Submitted by mostlyhydrogen t3_10rvkru in MachineLearning

Are there tools or techniques that permit you to joint query using more than one query vector?

Use case: iterative ANN search refinement, where I start with a seed vector, select matches, and re-query with more examples to improve the search results.

I tried doing this with FAISS, but it performs a "batch query" that returns a separate set of results for each query vector (not a joint query).

5

Comments

You must log in or register to comment.

linverlan t1_j70oz53 wrote

You want to query with multiple vectors but don’t want to query with the vectors separately and don’t want to query with the mean of the vectors? You are going to need to give more details about what you want to do then.

1

BiryaniSenpai t1_j70x9mq wrote

Maybe have your vectors attend to each other and learnably output your final query vector?

1

mostlyhydrogen OP t1_j7238p8 wrote

As you probably know, ANN search often returns irrelevant data. How might I iteratively refine the search with human feedback: marking samples as "relevant" or "irrelevant" and repeating the search.
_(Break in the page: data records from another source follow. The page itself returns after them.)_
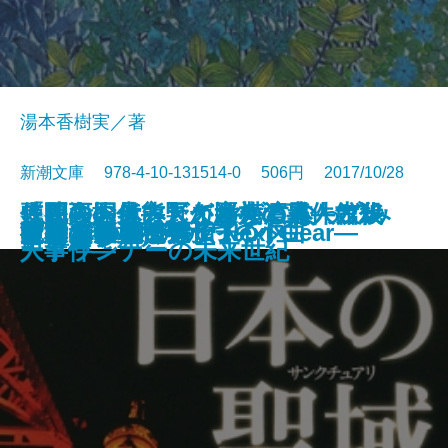
湯本香樹実／著
新潮文庫 978-4-10-131514-0 506円 2017/10/28
人間をお休みしてヤギになってみ
甦る殺人者―天久鷹央の事件カル
「死の国」熊野と巡礼の道―古代
〈映画の見方〉がわかる本 ブレ
使用人探偵シズカ―横濱異人館殺
文庫
なりたい
彼女を愛した遺伝子
随想 春夏秋冬
トットひとり
ブラック オア ホワイト
くちびる遊び
夜の木の下で
日本の聖域 クライシス
リカバリー
サナキの森
彼女たちの売春
電車道
アレス―天命探偵 Next Gear―
ジュンのための6つの小曲
文明の子
た結果
テ―
史謎解き紀行―
ードランナーの未来世紀
人事件―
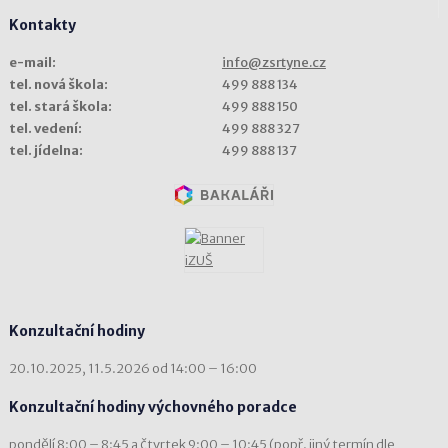
Kontakty
e-mail:
info@zsrtyne.cz
tel. nová škola:
499 888 134
tel. stará škola:
499 888 150
tel. vedení:
499 888 327
tel. jídelna:
499 888 137
Konzultační hodiny
20.10.2025, 11.5.2026 od 14:00 – 16:00
Konzultační hodiny výchovného poradce
pondělí 8:00 – 8:45 a čtvrtek 9:00 – 10:45 (popř. jiný termín dle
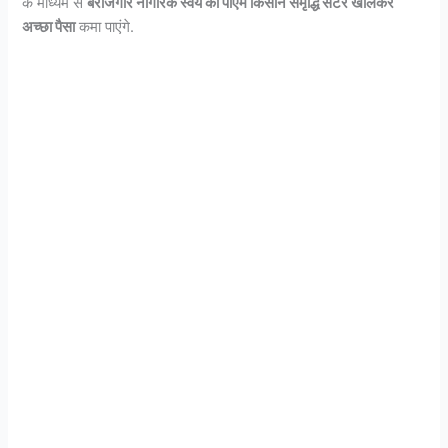
के माध्यम से
बेरोजगार नागरिक स्वयं का पीएम किसान समृद्धि सेंटर खोलकर
अच्छा पैसा
कमा पाएंगे.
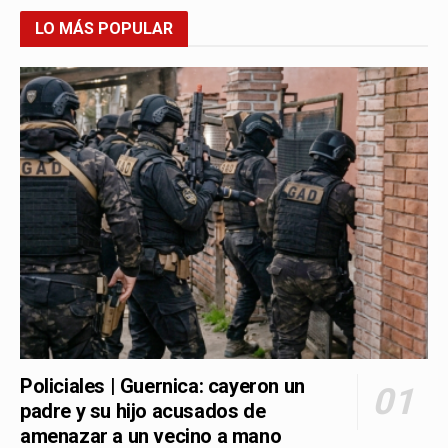
LO MÁS POPULAR
Policiales | Guernica: cayeron un
padre y su hijo acusados de
amenazar a un vecino a mano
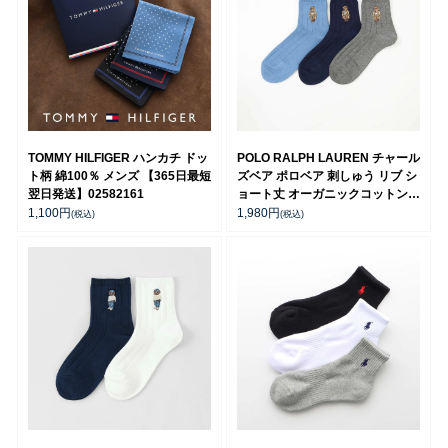
TOMMY HILFIGER ハンカチ ドッ
POLO RALPH LAUREN チャール
ト柄 綿100％ メンズ 【365日最短
ズベア ポロベア 刺しゅう リブ シ
翌日発送】02582161
ョート丈 オーガニックコットン混
カジュアル メンズ ソックス
1,100
円
1,980
円
(税込)
(税込)
02012497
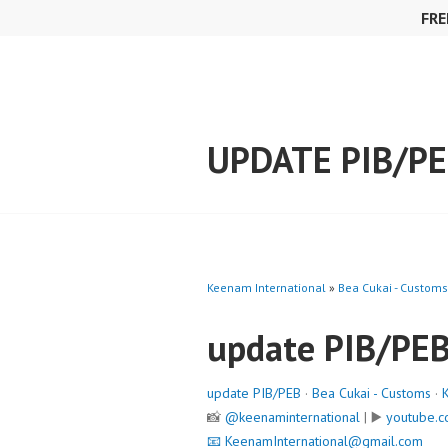
Skip
FRE
to
content
UPDATE PIB/P
Keenam International
»
Bea Cukai - Customs
update PIB/PE
update PIB/PEB
·
Bea Cukai - Customs
·
📸
@keenaminternational
| ▶️
youtube.c
📧
KeenamInternational@gmail.com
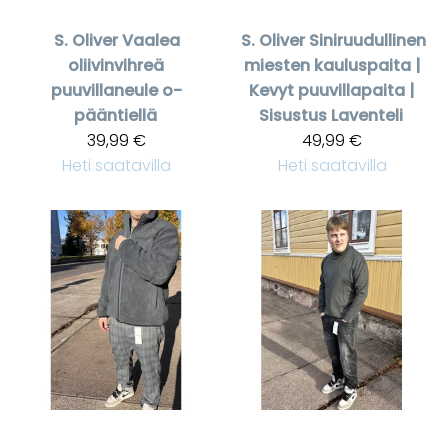
S. Oliver
Vaalea
S. Oliver
Siniruudullinen
oliivinvihreä
miesten kauluspaita |
puuvillaneule o-
Kevyt puuvillapaita |
pääntiellä
Sisustus Laventeli
39,99 €
49,99 €
Heti saatavilla
Heti saatavilla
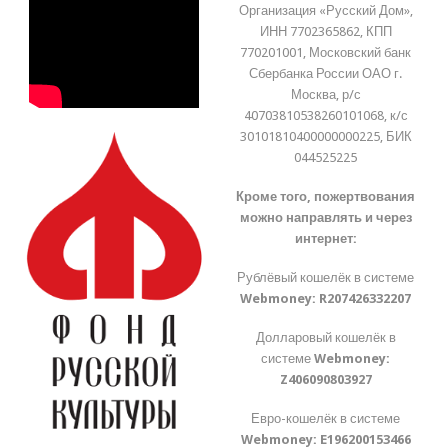
Организация «Русский Дом»,
ИНН 7702365862, КПП
770201001, Московский банк
Сбербанка России ОАО г.
Москва, р/с
40703810538260101068, к/с
30101810400000000225, БИК
044525225
Кроме того, пожертвования
можно направлять и через
интернет:
Рублёвый кошелёк в системе
Webmoney:
R207426332207
Долларовый кошелёк в
системе
Webmoney:
Z406090803927
Евро-кошелёк в системе
Webmoney:
E196200153466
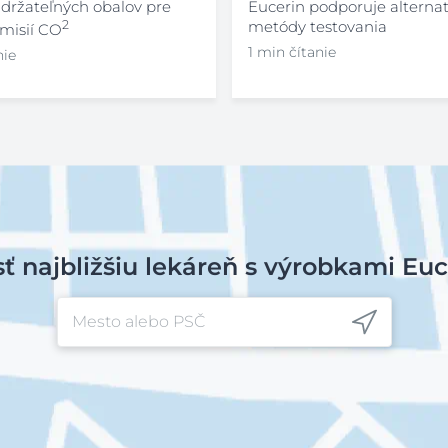
udržateľných obalov pre
Eucerin podporuje alterna
2
metódy testovania
emisií CO
1 min čítanie
nie
sť najbližšiu lekáreň s výrobkami Euc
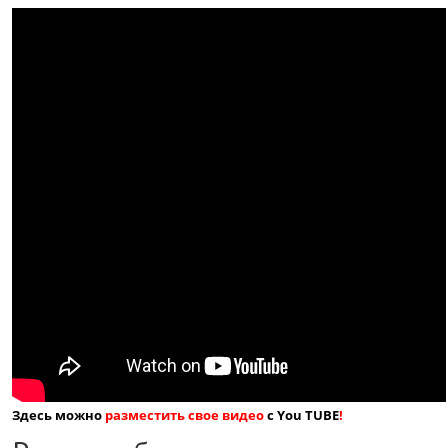
Здесь можно
разместить свое видео
с You TUBE
!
I've done a lit search and haven't found anything, maybe because I am using the wrong keywords.

1

YOLOBOT666 t1_j72cncj wrote

Iterative as in continuing until there’s no more neighbours left as you continuously add neighbours to your index and query?

1

mostlyhydrogen OP t1_j73k4xe wrote

Not exactly. I have millions of points, most of which are not related to my query vectors. I want to iteratively refine my search: search, mark results as "relevant" or "irrelevant", repeat search with updated query.

1

mostlyhydrogen OP t1_j7fxwyx wrote

>ScaNN interface features

Nope. Notice that the results have shape (10000, 20) instead of (20,). That is just doing a batched query i.e. "for each of these 10k input vectors, find me 20 neighbors". What I need is a joint query, i.e. "given these 10k positive examples, give me an additional 20 candidate samples".

2

mostlyhydrogen OP t1_j7fydvb wrote

The goal is to harvest training data for ML. If there is a difficult edge case the model is struggling with, the best way to improve model performance is to harvest additional training data for that edge case. You stop when the model performance meets your requirements.

1

YOLOBOT666 t1_j7iov1k wrote

Nice! I guess the heuristic part is how you use the queries at every iteration and make it “usable” in your iterative approach. What’s the size and dimension of your dataset? These graph-based ANNs are memory intensive, wondering what can you do for your dimensions?

If it’s a public repo/planning to release it on GitHub, I’d be happy to join!

1

mostlyhydrogen OP t1_j7km5j2 wrote

Thanks for the offer! This is a work project, though. I'm working with images. I can't give too many details due to confidentiality, but we're sub-billion images scale.

Usability is determined by trained annotators. If they find an object of interest and want to harvest more training data, they do a reverse image search across the whole training data and tag true matches.

1